# SUPPLIED RECORDS

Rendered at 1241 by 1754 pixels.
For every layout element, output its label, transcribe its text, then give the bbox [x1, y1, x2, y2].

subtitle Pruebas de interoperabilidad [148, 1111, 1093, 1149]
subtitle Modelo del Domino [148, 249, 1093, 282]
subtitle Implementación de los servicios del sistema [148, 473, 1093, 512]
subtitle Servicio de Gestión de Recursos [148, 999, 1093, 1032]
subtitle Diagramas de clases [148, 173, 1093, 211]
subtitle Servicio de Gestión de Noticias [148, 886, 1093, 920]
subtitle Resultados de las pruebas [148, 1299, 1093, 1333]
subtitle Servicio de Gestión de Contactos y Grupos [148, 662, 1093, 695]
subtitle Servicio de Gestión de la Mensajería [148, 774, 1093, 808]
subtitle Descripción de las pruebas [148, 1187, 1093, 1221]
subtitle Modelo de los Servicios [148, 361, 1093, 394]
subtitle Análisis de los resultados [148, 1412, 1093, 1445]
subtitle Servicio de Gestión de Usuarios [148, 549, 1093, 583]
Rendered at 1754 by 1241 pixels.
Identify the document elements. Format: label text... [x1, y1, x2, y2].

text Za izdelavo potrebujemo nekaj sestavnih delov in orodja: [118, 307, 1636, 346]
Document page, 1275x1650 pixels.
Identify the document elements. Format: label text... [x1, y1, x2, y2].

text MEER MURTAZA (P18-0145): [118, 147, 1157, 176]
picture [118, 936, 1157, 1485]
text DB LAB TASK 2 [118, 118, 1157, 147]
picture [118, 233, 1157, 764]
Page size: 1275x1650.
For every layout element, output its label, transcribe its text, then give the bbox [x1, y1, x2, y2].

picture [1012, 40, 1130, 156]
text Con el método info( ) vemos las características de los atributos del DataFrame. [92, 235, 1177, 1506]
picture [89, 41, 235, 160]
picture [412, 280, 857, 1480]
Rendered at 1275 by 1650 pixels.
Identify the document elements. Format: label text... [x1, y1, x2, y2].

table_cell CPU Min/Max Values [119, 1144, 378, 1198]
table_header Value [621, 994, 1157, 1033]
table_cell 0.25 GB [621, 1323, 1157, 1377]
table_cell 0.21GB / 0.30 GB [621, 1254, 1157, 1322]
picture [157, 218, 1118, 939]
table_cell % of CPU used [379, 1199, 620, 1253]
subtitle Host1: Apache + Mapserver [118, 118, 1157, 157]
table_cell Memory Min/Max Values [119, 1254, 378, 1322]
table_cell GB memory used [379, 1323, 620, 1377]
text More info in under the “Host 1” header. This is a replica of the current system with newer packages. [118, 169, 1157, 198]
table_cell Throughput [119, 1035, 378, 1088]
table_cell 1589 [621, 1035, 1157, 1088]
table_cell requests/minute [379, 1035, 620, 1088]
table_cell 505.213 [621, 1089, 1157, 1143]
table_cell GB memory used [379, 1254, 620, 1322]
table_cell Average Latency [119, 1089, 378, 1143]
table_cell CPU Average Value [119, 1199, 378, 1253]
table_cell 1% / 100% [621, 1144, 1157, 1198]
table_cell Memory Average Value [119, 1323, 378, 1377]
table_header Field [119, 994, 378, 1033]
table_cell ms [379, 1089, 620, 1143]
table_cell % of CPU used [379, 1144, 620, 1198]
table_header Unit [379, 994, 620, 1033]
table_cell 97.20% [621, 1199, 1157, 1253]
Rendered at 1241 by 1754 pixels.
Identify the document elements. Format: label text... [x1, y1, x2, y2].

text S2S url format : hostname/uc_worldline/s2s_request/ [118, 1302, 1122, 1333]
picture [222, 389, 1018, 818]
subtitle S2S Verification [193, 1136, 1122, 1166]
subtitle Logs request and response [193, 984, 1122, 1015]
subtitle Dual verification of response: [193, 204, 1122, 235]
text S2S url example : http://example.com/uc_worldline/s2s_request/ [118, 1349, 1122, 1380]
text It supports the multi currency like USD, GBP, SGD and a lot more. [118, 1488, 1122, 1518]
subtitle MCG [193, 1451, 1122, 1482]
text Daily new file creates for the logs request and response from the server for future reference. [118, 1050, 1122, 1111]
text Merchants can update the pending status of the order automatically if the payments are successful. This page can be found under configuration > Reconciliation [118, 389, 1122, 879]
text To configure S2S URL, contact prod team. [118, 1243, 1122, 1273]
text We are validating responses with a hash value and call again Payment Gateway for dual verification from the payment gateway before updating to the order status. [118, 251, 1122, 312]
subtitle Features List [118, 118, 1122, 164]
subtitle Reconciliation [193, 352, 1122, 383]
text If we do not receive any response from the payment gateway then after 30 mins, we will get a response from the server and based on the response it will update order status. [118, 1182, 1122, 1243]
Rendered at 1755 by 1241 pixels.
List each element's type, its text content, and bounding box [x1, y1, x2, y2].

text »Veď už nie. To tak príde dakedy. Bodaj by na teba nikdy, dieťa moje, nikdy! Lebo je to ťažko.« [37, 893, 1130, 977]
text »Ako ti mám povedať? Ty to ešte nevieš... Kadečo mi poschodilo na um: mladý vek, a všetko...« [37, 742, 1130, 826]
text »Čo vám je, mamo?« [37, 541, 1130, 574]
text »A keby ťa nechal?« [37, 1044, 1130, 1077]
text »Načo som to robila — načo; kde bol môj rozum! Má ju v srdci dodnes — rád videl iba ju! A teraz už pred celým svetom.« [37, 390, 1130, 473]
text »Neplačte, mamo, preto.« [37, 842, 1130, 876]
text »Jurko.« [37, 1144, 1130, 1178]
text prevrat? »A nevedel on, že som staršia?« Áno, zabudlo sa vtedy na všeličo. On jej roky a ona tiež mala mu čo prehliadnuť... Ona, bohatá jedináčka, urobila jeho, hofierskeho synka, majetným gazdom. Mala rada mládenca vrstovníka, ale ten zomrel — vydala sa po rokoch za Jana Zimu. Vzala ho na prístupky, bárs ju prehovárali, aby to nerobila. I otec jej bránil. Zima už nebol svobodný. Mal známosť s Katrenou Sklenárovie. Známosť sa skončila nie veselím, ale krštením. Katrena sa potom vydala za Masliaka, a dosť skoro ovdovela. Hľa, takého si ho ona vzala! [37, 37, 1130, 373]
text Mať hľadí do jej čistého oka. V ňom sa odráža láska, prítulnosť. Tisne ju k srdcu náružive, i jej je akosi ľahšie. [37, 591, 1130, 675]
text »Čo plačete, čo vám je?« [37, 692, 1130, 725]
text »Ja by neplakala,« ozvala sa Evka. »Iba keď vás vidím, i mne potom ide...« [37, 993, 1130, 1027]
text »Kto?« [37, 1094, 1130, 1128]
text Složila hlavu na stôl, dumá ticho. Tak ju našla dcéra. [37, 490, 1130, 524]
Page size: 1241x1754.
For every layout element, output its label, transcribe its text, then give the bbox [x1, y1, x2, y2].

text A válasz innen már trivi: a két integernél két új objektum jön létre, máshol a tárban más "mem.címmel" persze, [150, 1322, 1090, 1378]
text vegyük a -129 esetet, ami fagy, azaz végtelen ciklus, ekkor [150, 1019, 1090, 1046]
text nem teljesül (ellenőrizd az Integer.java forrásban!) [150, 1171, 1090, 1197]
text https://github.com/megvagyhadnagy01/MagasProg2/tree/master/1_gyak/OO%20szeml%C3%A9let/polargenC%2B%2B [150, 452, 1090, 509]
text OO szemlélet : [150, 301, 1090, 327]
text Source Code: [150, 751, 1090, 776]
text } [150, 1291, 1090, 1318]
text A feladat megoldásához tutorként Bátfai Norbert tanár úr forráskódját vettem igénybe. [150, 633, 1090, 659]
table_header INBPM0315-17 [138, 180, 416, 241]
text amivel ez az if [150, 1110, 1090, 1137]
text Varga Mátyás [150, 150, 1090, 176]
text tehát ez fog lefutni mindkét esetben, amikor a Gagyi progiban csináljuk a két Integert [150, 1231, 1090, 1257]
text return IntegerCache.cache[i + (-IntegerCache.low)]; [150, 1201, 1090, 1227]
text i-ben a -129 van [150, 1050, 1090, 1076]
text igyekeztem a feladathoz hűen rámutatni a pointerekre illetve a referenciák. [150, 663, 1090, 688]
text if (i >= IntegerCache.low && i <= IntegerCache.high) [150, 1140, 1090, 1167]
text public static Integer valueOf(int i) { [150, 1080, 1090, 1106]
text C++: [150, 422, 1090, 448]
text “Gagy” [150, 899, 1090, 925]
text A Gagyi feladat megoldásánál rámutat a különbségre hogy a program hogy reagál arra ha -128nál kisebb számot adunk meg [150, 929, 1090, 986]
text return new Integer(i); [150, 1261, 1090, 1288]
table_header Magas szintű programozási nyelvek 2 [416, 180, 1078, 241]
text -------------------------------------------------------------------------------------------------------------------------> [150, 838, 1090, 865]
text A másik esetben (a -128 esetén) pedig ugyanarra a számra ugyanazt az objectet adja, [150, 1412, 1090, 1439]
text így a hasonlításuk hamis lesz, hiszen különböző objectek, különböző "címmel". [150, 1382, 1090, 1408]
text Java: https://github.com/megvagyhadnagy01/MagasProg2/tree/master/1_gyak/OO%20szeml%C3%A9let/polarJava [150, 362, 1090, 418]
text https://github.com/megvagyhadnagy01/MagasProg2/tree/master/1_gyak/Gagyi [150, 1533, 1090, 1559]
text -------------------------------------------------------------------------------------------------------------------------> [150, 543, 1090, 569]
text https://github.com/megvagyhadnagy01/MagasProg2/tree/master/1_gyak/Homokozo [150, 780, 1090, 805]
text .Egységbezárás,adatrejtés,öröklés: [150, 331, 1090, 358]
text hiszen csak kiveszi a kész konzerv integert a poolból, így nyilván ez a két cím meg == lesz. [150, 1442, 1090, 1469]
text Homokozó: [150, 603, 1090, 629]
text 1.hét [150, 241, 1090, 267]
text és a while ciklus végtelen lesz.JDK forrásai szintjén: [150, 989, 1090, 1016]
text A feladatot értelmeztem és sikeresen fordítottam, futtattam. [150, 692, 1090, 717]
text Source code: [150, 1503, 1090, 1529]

# EXERCISE DESCRIPTION
Locate every line in the records above that contains the string "tree", and copy each of those lines in full.

# SOLUTION BELOW
text https://github.com/megvagyhadnagy01/MagasProg2/tree/master/1_gyak/OO%20szeml%C3%A9let/polargenC%2B%2B [150, 452, 1090, 509]
text Java: https://github.com/megvagyhadnagy01/MagasProg2/tree/master/1_gyak/OO%20szeml%C3%A9let/polarJava [150, 362, 1090, 418]
text https://github.com/megvagyhadnagy01/MagasProg2/tree/master/1_gyak/Gagyi [150, 1533, 1090, 1559]
text https://github.com/megvagyhadnagy01/MagasProg2/tree/master/1_gyak/Homokozo [150, 780, 1090, 805]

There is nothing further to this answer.